FOR THESE REASONS, THE COURT, UNANIMOUSLY,

1.      Declares the complaint concerning the excessive length of the proceedings in the period after 17 September 2015 admissible, and the remainder of the application inadmissible;

2.      Holds that this complaint discloses a breach of Article 6 § 1 of the Convention concerning the excessive length of civil proceedings;

3.      Holds,

(a)  that the respondent State is to pay the applicant, within three months, the amounts indicated in the appended table;

(b)  that from the expiry of the above-mentioned three months until settlement simple interest shall be payable on the above amounts at a rate equal to the marginal lending rate of the European Central Bank during the default period plus three percentage points.

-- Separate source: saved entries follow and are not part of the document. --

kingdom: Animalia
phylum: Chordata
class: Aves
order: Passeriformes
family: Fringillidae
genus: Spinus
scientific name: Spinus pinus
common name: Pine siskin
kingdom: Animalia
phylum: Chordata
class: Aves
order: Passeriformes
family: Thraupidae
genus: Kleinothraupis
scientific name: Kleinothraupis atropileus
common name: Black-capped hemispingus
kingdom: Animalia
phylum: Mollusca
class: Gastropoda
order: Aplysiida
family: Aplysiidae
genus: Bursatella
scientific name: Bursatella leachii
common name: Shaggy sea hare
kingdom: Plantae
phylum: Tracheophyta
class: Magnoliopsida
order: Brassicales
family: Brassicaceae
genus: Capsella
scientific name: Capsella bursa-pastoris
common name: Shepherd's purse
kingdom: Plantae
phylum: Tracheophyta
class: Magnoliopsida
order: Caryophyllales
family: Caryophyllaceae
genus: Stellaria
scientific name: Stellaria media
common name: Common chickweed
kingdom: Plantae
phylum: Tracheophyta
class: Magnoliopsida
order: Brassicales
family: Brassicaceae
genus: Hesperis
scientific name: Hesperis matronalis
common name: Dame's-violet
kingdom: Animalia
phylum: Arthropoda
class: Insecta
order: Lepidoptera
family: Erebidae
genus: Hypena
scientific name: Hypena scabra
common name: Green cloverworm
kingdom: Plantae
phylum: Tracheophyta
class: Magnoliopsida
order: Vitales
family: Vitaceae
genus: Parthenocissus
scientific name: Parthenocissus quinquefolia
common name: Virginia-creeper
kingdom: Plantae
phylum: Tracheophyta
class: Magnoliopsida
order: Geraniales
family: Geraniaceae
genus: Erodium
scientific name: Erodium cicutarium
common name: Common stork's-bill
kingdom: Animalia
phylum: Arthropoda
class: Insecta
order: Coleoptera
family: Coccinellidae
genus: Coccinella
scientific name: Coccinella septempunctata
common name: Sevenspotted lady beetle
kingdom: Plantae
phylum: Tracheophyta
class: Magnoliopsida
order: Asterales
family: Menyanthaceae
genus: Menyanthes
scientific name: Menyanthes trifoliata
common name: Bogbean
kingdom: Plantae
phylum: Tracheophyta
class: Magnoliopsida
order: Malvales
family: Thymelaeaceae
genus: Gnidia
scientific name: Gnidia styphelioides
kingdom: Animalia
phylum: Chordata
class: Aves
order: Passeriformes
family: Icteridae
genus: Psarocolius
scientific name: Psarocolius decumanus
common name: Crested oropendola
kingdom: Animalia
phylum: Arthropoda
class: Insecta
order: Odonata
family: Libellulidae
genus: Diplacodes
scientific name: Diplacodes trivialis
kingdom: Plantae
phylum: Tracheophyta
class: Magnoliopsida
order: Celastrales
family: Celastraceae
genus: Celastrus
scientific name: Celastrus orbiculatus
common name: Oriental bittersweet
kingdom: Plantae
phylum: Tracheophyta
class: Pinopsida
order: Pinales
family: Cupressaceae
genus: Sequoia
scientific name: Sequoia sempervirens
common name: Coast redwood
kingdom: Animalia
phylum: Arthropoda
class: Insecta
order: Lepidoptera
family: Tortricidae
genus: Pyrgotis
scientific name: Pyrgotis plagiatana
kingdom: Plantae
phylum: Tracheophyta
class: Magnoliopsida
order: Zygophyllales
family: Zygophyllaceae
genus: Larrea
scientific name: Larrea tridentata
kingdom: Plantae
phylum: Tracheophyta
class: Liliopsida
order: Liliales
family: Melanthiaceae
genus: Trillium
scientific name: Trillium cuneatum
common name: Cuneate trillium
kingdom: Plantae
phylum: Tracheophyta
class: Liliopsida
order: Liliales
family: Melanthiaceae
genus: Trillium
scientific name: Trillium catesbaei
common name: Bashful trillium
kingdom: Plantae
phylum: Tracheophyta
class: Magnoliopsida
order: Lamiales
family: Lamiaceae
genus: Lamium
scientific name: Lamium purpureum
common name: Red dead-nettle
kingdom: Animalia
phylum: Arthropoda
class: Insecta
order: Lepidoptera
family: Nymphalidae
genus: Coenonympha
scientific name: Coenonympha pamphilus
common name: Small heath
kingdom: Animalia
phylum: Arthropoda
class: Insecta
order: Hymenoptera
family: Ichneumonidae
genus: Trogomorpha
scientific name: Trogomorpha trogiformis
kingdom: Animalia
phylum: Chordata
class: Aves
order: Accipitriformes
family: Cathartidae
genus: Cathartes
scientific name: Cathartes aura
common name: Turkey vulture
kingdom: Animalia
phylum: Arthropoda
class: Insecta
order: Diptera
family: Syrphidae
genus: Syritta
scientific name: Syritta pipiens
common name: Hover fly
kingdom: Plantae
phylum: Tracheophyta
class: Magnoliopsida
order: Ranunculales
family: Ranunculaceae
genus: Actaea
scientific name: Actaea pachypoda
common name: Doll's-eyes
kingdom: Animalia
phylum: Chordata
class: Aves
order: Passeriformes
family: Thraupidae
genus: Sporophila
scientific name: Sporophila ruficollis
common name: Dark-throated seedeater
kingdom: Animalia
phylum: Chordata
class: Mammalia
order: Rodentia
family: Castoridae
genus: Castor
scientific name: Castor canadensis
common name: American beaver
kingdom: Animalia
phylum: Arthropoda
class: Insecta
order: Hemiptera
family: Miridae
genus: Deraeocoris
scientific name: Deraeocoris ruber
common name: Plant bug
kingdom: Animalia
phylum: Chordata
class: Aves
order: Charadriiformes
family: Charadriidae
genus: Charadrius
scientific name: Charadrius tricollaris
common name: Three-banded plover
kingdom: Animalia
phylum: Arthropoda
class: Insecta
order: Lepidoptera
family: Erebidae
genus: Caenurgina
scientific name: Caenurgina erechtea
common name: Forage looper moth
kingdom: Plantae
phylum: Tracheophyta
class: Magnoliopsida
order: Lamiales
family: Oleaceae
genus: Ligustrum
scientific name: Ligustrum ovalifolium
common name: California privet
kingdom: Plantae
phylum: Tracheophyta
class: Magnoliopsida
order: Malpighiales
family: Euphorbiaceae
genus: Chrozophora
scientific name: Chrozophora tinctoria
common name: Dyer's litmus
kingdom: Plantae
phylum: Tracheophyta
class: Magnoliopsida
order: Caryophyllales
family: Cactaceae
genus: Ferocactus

Done in English, and notified in writing on 2 March 2023, pursuant to Rule 77 §§ 2 and 3 of the Rules of Court.

                       

      Viktoriya Maradudina                                              Frédéric Krenc

    Acting Deputy Registrar                                                President

                       


APPENDIX

Application raising complaints under Article 6 § 1 of the Convention

(excessive length of civil proceedings)


 

Application no.

Date of introduction

Applicant’s name

Year of birth

 

Representative’s name and location

Relevant starting date

End of proceedings

Total length

Levels of jurisdiction

Domestic court / file number

 

Amount awarded for non-pecuniary damage

(in euros) [1]

Amount awarded for costs and expenses

(in euros) [2]

1528/21

24/12/2020

Nada PAVLOVIĆ

1960

Pavlović Mihailo

Belgrade

18/09/2015

 

25/11/2020

 

5 years and

2 months

2 levels of jurisdiction

 

Osijek Municipal Court,

no. Ovr-2742/08

2,000

250

 

 



[1] Plus any tax that may be chargeable to the applicant.

[2] Plus any tax that may be chargeable to the applicant.